Every record below is to be restated word for word, and no picture is to be copied.

(Data records)
- - - -

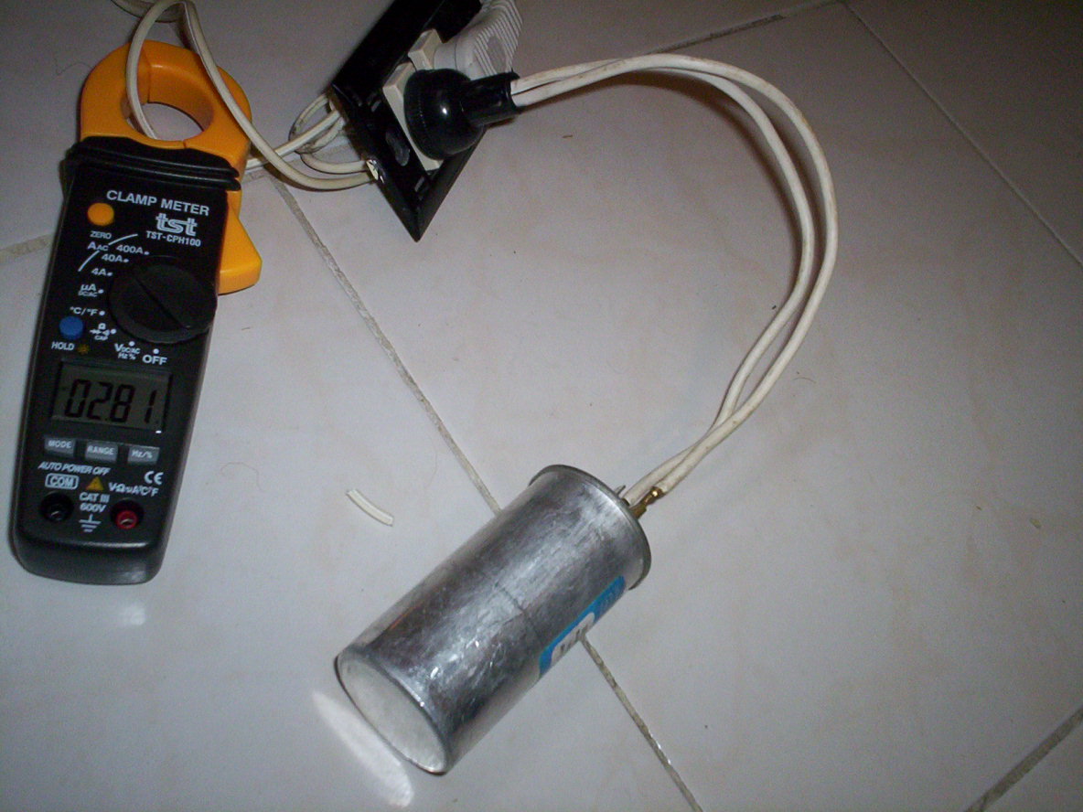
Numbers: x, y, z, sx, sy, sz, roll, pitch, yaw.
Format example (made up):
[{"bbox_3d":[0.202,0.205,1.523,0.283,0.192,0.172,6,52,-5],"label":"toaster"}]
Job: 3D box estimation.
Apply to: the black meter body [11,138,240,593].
[{"bbox_3d":[-0.128,-0.018,0.367,0.054,0.037,0.146,6,58,-16],"label":"black meter body"}]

- - - -

Written answer:
Numbers: x, y, z, sx, sy, sz, roll, pitch, yaw.
Format example (made up):
[{"bbox_3d":[0.202,0.205,1.523,0.283,0.192,0.172,6,52,-5],"label":"toaster"}]
Job: 3D box estimation.
Apply to: the black meter body [11,138,240,593].
[{"bbox_3d":[-0.128,-0.018,0.367,0.054,0.037,0.146,6,58,-16],"label":"black meter body"}]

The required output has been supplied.